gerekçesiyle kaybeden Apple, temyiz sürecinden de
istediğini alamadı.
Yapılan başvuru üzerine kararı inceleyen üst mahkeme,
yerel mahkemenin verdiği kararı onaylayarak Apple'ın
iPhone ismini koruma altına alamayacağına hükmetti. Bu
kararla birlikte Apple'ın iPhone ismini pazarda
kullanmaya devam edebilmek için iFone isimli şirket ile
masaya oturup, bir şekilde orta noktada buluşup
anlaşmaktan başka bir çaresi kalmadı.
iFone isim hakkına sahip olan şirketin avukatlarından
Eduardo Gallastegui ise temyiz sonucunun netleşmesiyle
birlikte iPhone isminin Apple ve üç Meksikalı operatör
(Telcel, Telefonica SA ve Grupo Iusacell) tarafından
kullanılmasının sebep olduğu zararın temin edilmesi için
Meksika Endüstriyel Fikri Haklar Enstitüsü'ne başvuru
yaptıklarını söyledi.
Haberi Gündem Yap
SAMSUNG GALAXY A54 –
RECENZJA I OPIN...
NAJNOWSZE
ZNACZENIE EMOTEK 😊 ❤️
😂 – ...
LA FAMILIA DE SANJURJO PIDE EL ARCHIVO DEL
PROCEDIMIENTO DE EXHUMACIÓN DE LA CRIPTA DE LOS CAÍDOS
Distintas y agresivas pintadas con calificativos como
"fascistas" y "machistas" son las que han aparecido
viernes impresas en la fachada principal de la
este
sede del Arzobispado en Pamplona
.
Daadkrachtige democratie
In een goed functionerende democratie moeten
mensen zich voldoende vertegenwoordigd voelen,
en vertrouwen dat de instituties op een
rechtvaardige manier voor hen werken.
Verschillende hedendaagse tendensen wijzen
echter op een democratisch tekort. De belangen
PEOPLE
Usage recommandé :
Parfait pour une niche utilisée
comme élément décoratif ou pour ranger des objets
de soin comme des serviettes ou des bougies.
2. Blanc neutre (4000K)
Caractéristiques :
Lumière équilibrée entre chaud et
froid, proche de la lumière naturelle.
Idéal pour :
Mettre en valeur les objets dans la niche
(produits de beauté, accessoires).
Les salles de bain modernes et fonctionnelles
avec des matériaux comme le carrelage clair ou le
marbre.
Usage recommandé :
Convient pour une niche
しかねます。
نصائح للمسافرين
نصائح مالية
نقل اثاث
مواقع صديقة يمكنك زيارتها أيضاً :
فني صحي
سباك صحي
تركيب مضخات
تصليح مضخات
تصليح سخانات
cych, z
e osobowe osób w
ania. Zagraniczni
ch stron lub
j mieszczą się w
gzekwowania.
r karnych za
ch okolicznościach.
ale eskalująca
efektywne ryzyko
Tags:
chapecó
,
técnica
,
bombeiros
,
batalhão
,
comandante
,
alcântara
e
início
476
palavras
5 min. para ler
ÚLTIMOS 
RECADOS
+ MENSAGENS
************
# Required work
Copy the stretch from the start of the items through the line containing "kararla birlikte Apple'ın", swapping "üst mahkeme" for "yüksek mahkeme" and changing nothing else.

# Task response
gerekçesiyle kaybeden Apple, temyiz sürecinden de
istediğini alamadı.
Yapılan başvuru üzerine kararı inceleyen yüksek mahkeme,
yerel mahkemenin verdiği kararı onaylayarak Apple'ın
iPhone ismini koruma altına alamayacağına hükmetti. Bu
kararla birlikte Apple'ın iPhone ismini pazarda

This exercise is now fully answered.